TEXT UNDER STUDY:
--*--
Oppenheimer is a billion dollar movie

Nick Hilton
5 min readDec 2, 2023


Cillian Murphy in Christopher Nolan’s Oppenheimer

On the second day of blogmas, my true love gave to me… this blog! And also another encouragement to subscribe to my free(ish) newsletter, Future Proof.

I was writing, yesterday, about the state of the global cinema industry. In short, it’s been a bit of a bummer year for movies. Not in terms of the quality of the films themselves — I actually think this will be a much stronger year, come the awards shows in the early spring, than many in the past decade — but in terms of the finances. Just two films — Barbie and Super Mario Bros — have made a billion dollars. Both, in spite of some good intentions, are marketed predominantly at children (or inner children) and utilise existing intellectual property. They are bankable hits, but unremarkable ones.

But that’s the marketplace we’re living in. If you’re looking at the top 10 highest grossing films of the year, only one of them stands out like a sore thumb (and not just because I’ve put it in bold): Barbie, Super Mario, Oppenheimer, Guardians of the Galaxy 3, Fast & Furious 10, a Spider-Man, The Little Mermaid, a Mission: Impossible, Elemental, and Ant-Man 3.

Oppenheimer, a film I thought was fine (and no more), is the only film on that list truly marketed to adults. You could certainly argue that Mission: Impossible — Dead Reckoning Part One is also targeted at older viewers (given that its action superhero lead is now 61) but there’s something fundamentally pubescent about the rock’em sock’em action movie format. It can be enjoyable, sure, it can even be creatively profound, but, at its core, it strikes at something quite base in our limbic system. Oppenheimer, however, is a) not for kids, and b) not based on existing IP. The only other film to satisfy that second criteria is Elemental, a middling entry in the Pixar canon (which exists as a semi-multiverse in its own right).

(A note here on the fact that cinema has ONCE AGAIN failed to exploit the “grey pound” (or “gray dollar” has Americans would say). There seems to be a belief that in order for films to be profitible they must serve the highest number of demographics possible, which basically means you make a PG-13, at most, film that some children will watch, loads of teenagers will watch, some more juvenile millennials will watch, and then another tonne of parents will find themselves stuck at. Fine, but that’s why we end up with so many naff superhero movies. The “grey pound”, which I think propelled Oppenheimer to its very healthy returns, also go to the cinema, have more disposable income, and, most importantly, want to watch films which are MUCH cheaper to make.)

Oppenheimer, the third highest grossing film of the year, grossed $950,554,020 at the worldwide box office. That figure might make you scratch your chin in befuddlement at the title of the piece. After all, that seems fairly empirical evidence that Oppenheimer is, in point of fact, very much not a billion dollar movie.
--*--
LISTED RECORDS:
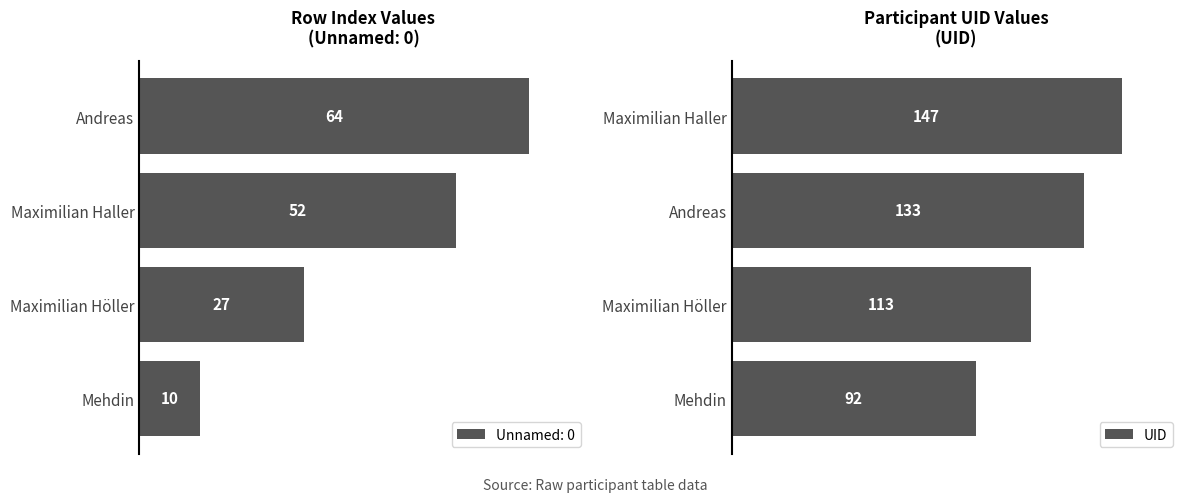

What is the value of the 4th bar from the left?

92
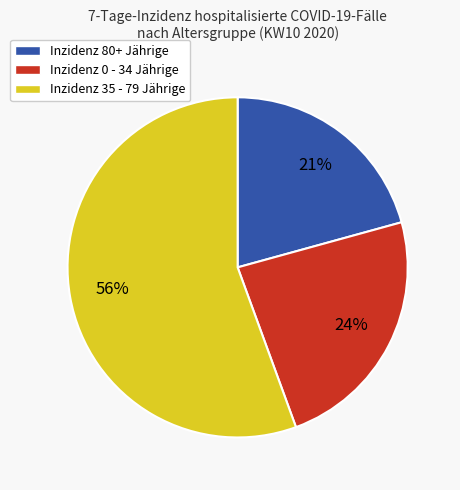

Is there a majority slice in this chart?

Yes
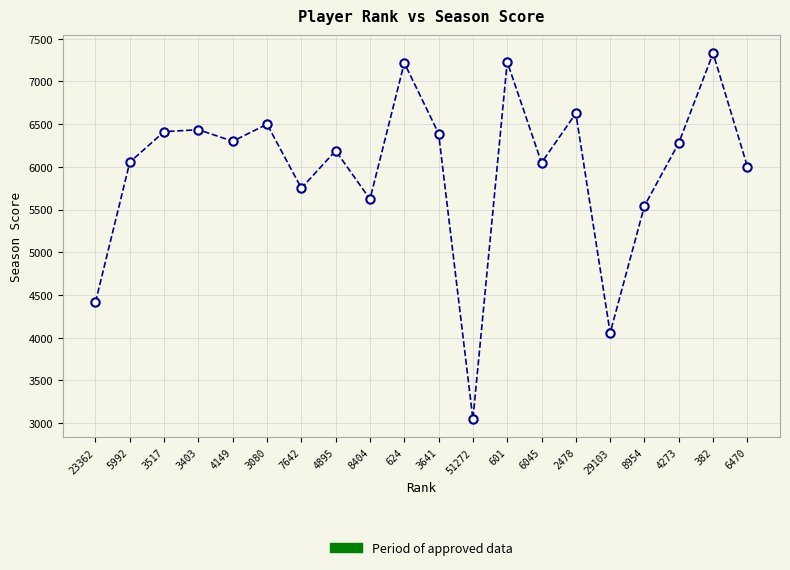

What is the label of the 8th point from the right?

601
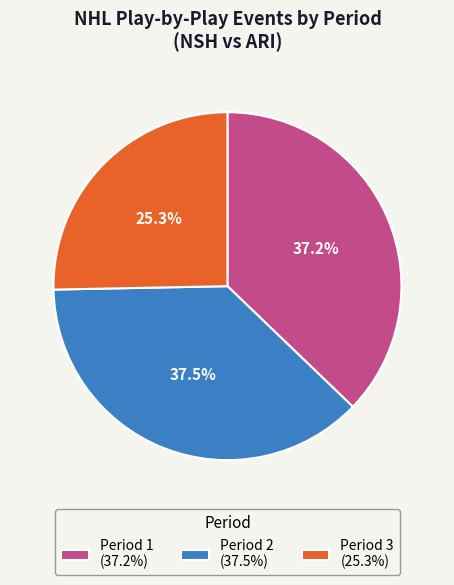

Approximately how many times larger is the value at Period 2 compared to Period 3?

1.5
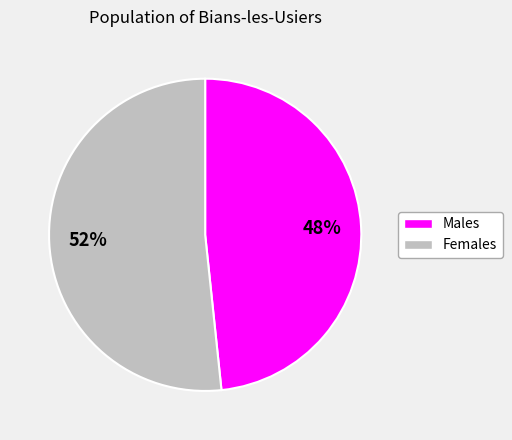

What is the ratio of the value at Males to the value at Females?

0.9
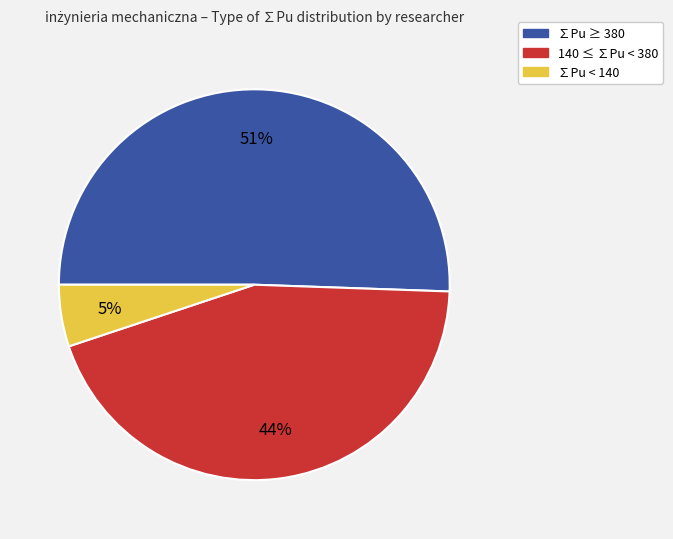

Rank the categories by value from highest to lowest.

∑Pu ≥ 380, 140 ≤ ∑Pu < 380, ∑Pu < 140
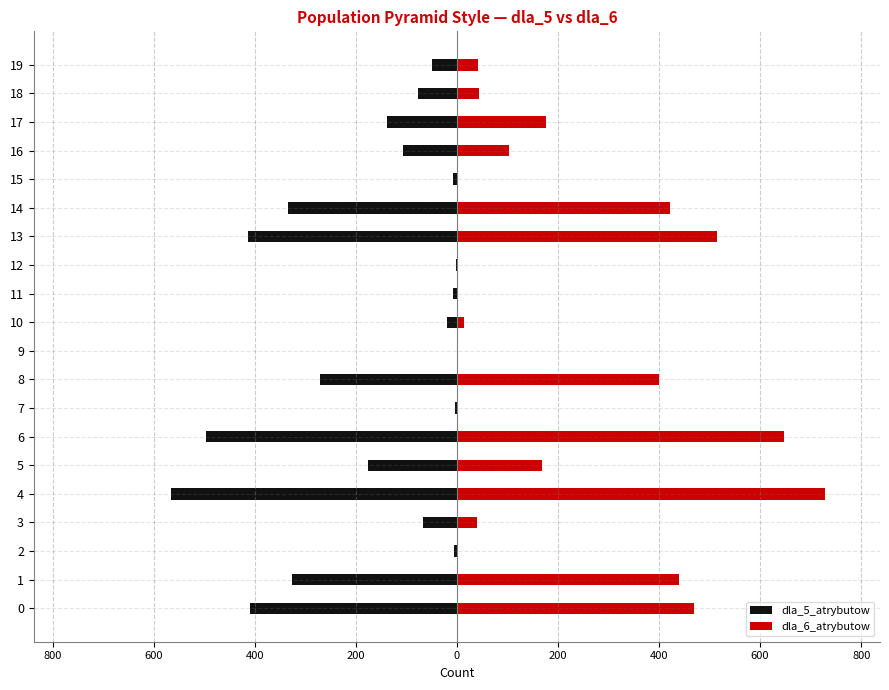

What is the average value of the dla_6_atrybutow series?

211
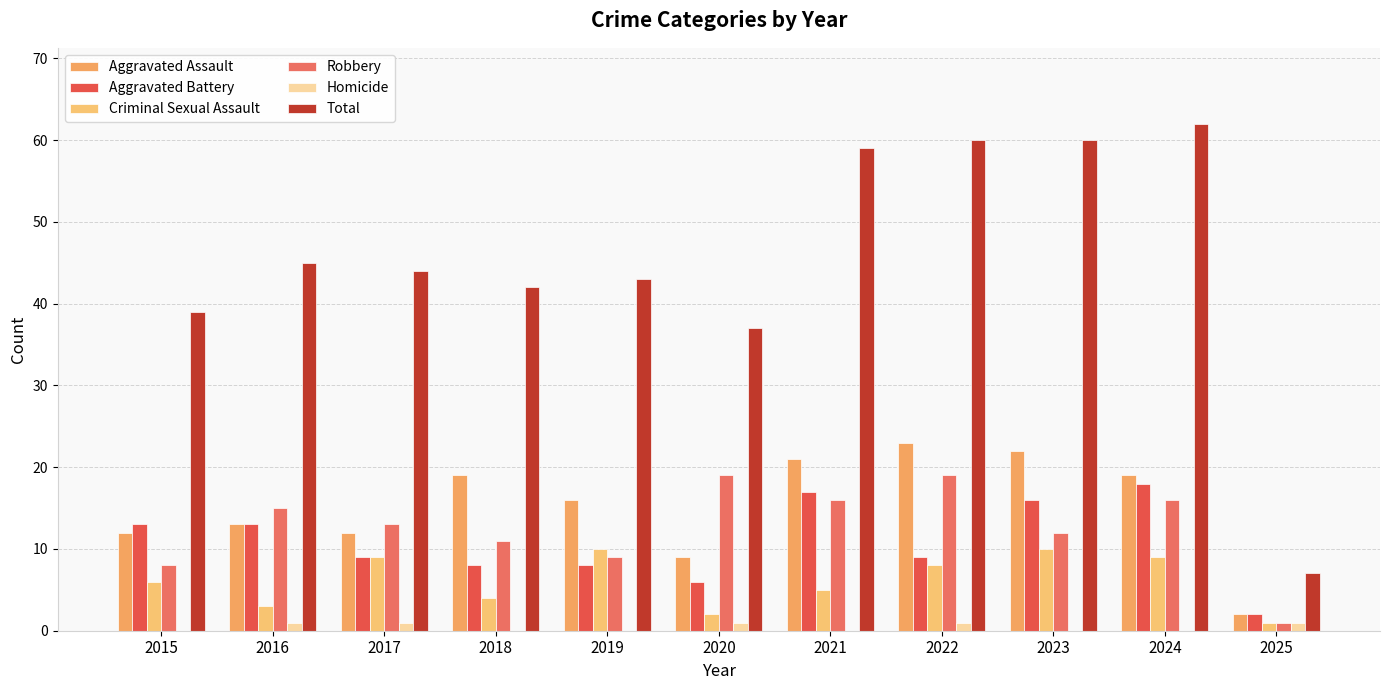

How many groups of bars are there?

11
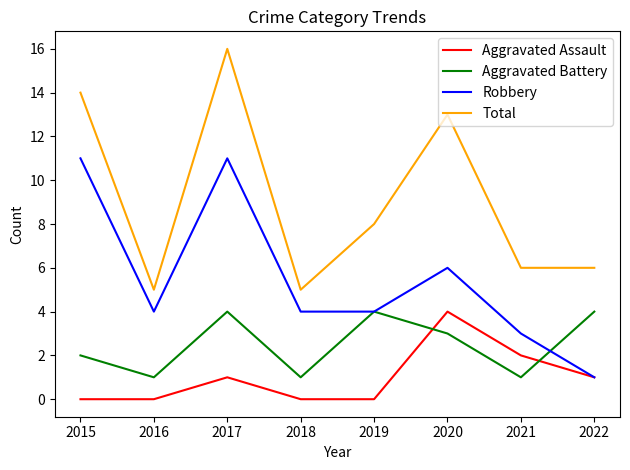

Where does the Robbery series first go above 4?

2015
--*--
ASSIGNED TASK 1: In the Oppenheimer blog post, what worldwide box office gross is given for Oppenheimer?
ASSIGNED TASK 2: Duplicate everything in the Oppenheimer blog post from "Nick Hilton" down to "but unremarkable ones.".
The data come from a separate source unrelated to the Oppenheimer blog post.

ANSWER BOX 1: $950,554,020

ANSWER BOX 2:
Nick Hilton
5 min readDec 2, 2023


Cillian Murphy in Christopher Nolan’s Oppenheimer

On the second day of blogmas, my true love gave to me… this blog! And also another encouragement to subscribe to my free(ish) newsletter, Future Proof.

I was writing, yesterday, about the state of the global cinema industry. In short, it’s been a bit of a bummer year for movies. Not in terms of the quality of the films themselves — I actually think this will be a much stronger year, come the awards shows in the early spring, than many in the past decade — but in terms of the finances. Just two films — Barbie and Super Mario Bros — have made a billion dollars. Both, in spite of some good intentions, are marketed predominantly at children (or inner children) and utilise existing intellectual property. They are bankable hits, but unremarkable ones.